Here’s just a handful of interesting things I learned:

  • The Jubilee line is 36.2km long from Stratford to Stanmore and a little bit over half of this is in tunnels.
  • There’s 63 trains (with seven carriages each) but due to maintenance, etc there’s only typically 57 (plus two spares) available to run at any one time. These all run during peak hours.
  • There’s a maintenance schedule for each part of the train and though I can’t remember the exact details most of the timelines were in days/weeks rather than months/years. The trains get a lot of looking after! Currently the windows are being replaced and I saw some new wheels being fitted. It takes about 6 hours to fit new wheels to one carriage and the wheels are filed to match the profile of the track so they don’t make hideous and alarming squeaky noises.
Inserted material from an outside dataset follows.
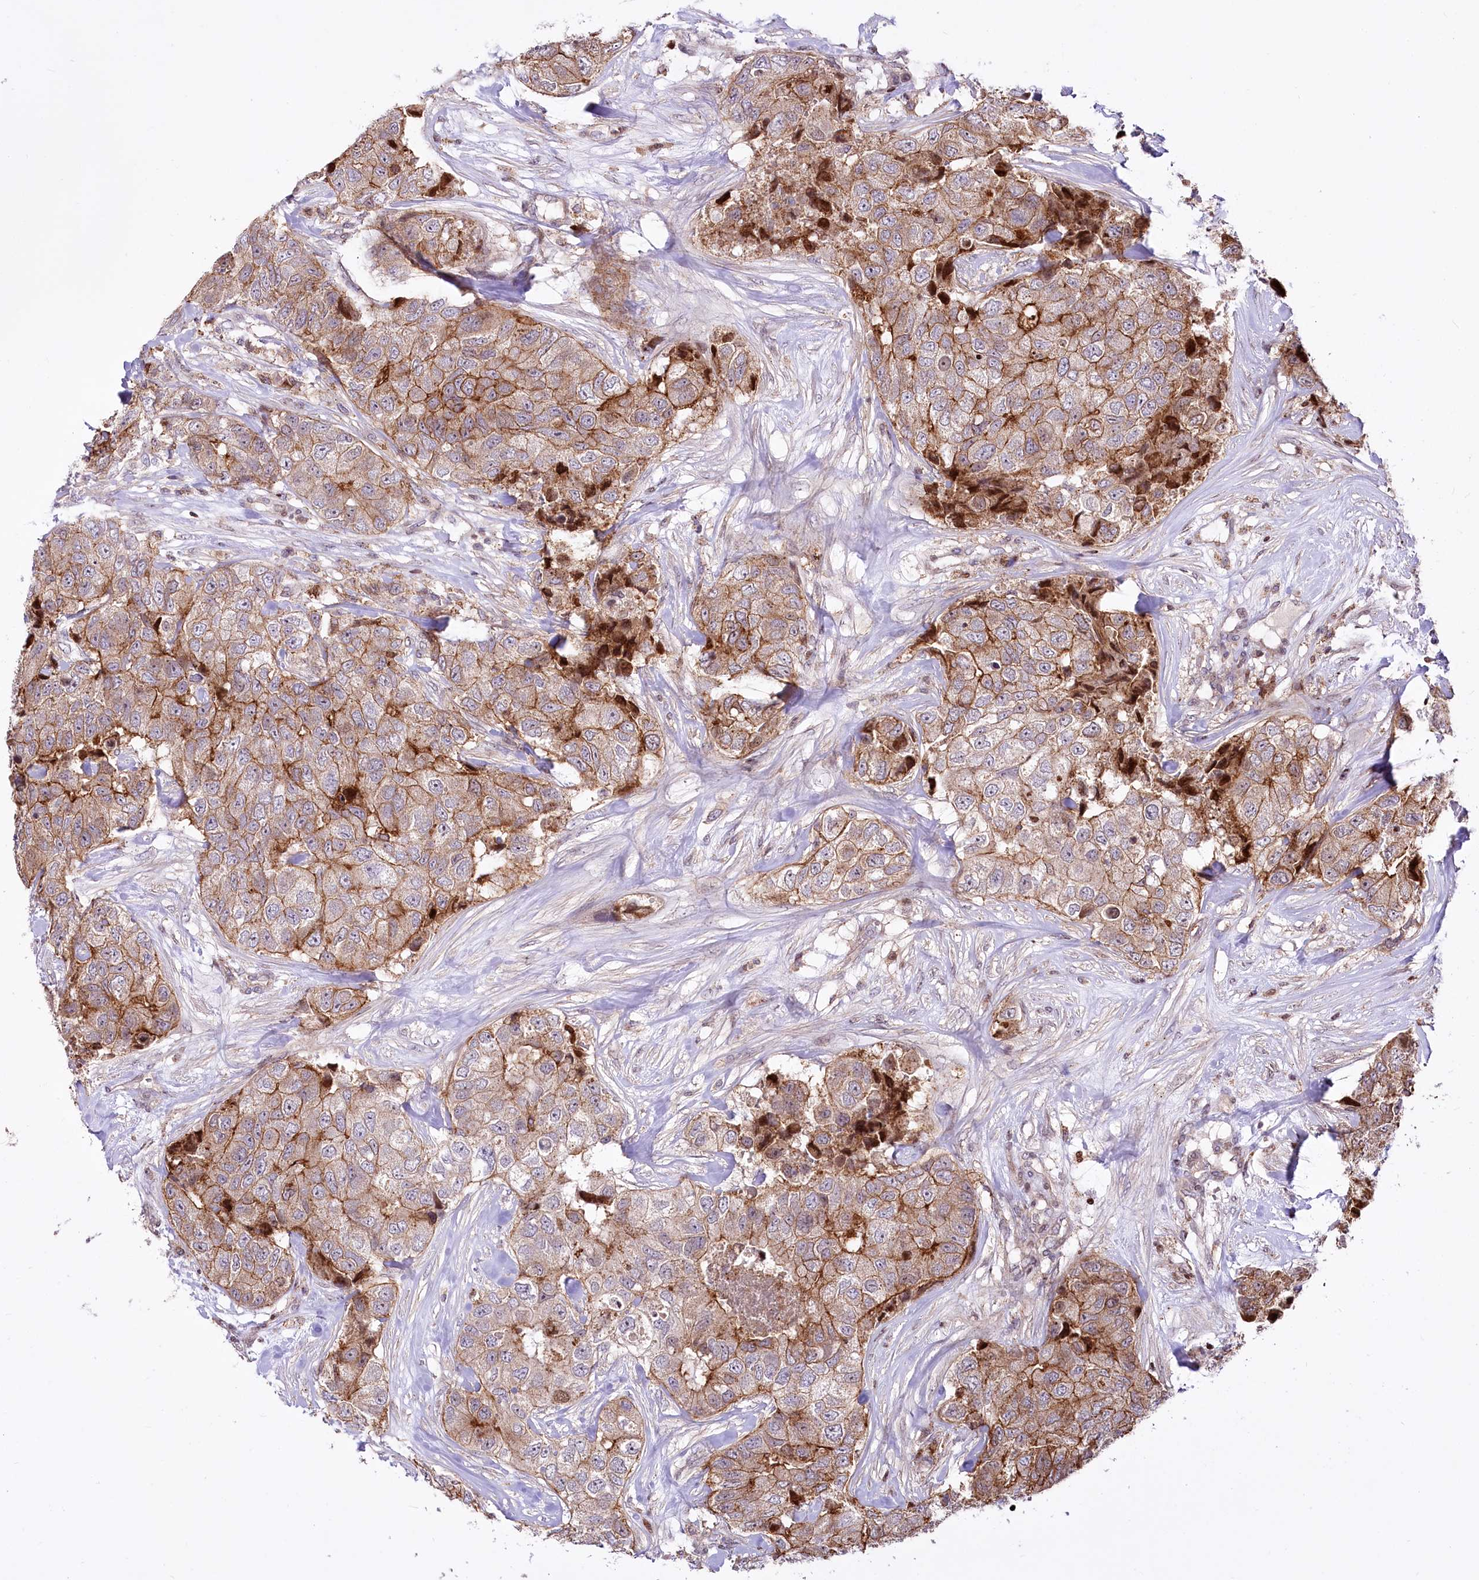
{"staining": {"intensity": "moderate", "quantity": ">75%", "location": "cytoplasmic/membranous"}, "tissue": "breast cancer", "cell_type": "Tumor cells", "image_type": "cancer", "snomed": [{"axis": "morphology", "description": "Duct carcinoma"}, {"axis": "topography", "description": "Breast"}], "caption": "DAB immunohistochemical staining of human breast intraductal carcinoma exhibits moderate cytoplasmic/membranous protein positivity in approximately >75% of tumor cells.", "gene": "ZFYVE27", "patient": {"sex": "female", "age": 62}}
Here’s some trains hanging out being maintained at the depot. The roof of the main shed is pretty impressive:

depot roof

Trains being maintained at the depot. There are pits below the trains for people to get underneath.

  • The main shed is about 200m long and is surprisingly (though not that surprising when you really consider it) clean and spacious. I’m reliably informed that a lot of the older depots are less so – the Stratford depot was built in the 1990s.
  • When the depot was built, 683 skeletons were unearthed in the process as the cemetery of St Mary’s Abbey (built in 1135) was inconveniently underneath one end of the site.
  • On an unrelated note, the control tower smells deliciously of bacon sandwiches at approx 10:30 in the morning.

Here’s a bonus picture of me pretending to drive a train. Pleasingly, there was just enough room to manoeuvre my hugely pregnant self into the seat without getting stuck!

driving a train

Me driving a train in the biggest sized orange hi-vis available!

  • That red thing I’m holding is the “dead man’s handle” – it will apply the brakes and safely bring the train to a stop if it’s released. The drivers cab has air conditioning to stop them falling asleep.

I’m not sure of the plans for this year but last year the depot opened as part of Open House London – if you fancy a look round then check the listings nearer the time.

Thanks very much to Sam for showing me round.